** Opening Records for the task block **

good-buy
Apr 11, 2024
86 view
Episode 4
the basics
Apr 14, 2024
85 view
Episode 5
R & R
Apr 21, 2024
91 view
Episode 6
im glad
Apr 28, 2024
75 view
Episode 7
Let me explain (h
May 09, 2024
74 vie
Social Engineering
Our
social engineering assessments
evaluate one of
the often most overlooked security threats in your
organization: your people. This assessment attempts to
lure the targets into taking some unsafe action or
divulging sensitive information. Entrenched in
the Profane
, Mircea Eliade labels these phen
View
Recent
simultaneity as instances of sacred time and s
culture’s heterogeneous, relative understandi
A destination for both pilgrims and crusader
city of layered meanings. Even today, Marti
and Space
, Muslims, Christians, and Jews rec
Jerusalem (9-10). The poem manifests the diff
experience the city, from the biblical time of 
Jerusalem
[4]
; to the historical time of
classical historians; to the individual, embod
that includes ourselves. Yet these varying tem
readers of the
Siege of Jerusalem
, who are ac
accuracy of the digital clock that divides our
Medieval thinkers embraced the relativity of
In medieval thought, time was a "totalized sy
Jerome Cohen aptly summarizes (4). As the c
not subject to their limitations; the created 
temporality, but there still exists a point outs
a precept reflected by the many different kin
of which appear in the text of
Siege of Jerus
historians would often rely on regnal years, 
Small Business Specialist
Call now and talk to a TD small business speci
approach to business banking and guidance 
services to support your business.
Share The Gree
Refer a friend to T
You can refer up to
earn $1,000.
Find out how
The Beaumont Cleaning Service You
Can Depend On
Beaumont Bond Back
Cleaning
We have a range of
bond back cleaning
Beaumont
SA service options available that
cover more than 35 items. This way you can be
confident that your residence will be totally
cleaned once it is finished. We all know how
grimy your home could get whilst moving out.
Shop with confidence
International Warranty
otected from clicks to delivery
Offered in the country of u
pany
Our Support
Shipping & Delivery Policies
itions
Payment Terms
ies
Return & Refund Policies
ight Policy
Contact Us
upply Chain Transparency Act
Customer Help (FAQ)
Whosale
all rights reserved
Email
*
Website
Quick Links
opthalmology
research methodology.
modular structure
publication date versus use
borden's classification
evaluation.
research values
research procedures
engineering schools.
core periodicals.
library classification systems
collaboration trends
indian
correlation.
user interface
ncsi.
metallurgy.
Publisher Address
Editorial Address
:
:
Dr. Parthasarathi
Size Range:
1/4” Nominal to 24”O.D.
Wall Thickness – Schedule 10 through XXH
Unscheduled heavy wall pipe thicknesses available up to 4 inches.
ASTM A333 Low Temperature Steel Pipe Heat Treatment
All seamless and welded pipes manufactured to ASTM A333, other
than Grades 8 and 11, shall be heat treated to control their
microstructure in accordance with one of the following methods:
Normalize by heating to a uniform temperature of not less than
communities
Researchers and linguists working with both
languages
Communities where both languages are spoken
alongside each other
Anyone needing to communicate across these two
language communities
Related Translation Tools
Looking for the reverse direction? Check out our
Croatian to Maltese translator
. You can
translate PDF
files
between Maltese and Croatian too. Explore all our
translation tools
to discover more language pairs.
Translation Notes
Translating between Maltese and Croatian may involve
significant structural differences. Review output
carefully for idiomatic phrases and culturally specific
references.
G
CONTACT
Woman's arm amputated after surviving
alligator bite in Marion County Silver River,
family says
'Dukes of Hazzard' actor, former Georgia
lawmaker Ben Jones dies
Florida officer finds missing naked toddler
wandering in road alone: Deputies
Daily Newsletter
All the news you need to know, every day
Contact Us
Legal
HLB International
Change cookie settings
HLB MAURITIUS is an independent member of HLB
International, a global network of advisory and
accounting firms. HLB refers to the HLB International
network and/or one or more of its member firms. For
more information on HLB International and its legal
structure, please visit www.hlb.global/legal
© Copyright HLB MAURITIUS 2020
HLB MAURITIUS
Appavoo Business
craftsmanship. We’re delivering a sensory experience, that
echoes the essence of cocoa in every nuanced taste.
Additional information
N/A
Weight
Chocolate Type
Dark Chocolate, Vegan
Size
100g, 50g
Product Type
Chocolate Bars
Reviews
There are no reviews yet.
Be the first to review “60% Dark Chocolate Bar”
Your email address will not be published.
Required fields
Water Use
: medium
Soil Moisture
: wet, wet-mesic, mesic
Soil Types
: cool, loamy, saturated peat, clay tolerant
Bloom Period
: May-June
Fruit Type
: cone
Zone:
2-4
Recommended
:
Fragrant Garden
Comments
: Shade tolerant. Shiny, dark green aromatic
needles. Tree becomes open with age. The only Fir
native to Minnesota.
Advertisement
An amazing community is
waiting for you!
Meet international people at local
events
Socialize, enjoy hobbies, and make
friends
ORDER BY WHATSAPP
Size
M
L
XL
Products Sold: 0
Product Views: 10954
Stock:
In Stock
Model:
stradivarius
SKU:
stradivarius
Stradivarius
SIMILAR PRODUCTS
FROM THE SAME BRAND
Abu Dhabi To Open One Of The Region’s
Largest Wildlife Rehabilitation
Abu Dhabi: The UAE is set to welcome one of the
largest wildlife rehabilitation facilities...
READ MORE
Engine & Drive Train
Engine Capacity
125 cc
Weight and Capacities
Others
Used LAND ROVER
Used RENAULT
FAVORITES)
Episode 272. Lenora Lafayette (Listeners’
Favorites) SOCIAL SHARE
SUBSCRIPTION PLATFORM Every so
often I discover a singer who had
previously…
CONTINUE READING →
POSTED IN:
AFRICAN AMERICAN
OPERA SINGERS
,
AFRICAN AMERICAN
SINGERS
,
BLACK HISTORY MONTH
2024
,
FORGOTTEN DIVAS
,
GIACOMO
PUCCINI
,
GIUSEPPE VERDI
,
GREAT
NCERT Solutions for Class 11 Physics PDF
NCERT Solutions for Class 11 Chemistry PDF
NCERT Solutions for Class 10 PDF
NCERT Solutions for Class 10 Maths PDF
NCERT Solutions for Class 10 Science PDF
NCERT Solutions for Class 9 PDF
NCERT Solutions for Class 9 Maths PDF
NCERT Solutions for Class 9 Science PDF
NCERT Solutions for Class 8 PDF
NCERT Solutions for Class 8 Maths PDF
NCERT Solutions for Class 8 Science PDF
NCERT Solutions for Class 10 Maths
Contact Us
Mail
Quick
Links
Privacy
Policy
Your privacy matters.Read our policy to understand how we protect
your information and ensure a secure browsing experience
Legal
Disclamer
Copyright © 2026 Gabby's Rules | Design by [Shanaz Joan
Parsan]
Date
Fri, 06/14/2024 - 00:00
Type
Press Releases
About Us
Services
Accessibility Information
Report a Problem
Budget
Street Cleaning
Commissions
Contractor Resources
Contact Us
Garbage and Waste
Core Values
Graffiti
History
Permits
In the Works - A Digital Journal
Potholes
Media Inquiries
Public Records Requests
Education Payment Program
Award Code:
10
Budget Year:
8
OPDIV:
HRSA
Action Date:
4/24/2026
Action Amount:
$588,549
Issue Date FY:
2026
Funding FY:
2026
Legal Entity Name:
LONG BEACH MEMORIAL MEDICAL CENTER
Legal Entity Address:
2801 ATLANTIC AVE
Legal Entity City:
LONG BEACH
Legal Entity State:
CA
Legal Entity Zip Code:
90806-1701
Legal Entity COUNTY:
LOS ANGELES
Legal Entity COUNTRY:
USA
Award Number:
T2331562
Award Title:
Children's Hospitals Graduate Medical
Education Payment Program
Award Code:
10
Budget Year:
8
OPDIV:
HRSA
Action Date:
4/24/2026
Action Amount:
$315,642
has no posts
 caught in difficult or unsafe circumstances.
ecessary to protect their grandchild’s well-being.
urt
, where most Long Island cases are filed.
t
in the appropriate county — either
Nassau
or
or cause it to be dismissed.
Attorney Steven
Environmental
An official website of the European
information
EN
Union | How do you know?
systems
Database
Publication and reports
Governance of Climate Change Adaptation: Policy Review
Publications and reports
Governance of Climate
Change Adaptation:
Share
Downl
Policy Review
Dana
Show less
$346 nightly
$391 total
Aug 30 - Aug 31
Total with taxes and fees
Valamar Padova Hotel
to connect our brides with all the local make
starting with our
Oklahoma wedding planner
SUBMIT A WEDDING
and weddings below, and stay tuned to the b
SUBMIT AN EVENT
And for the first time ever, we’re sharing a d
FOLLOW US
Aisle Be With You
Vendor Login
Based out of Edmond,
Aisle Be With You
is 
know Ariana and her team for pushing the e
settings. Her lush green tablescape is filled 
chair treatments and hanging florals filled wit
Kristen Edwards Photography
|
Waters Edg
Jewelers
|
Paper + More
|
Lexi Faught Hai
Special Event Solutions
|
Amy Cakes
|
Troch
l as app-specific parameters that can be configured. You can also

** Closing Records for the task block **

What is being asked: Lay out the material from its first line through the line containing "the often most" as a numbered list, leaving out any blank lines.

Completed exercise:
1. good-buy
2. Apr 11, 2024
3. 86 view
4. Episode 4
5. the basics
6. Apr 14, 2024
7. 85 view
8. Episode 5
9. R & R
10. Apr 21, 2024
11. 91 view
12. Episode 6
13. im glad
14. Apr 28, 2024
15. 75 view
16. Episode 7
17. Let me explain (h
18. May 09, 2024
19. 74 vie
20. Social Engineering
21. Our
22. social engineering assessments
23. evaluate one of
24. the often most overlooked security threats in your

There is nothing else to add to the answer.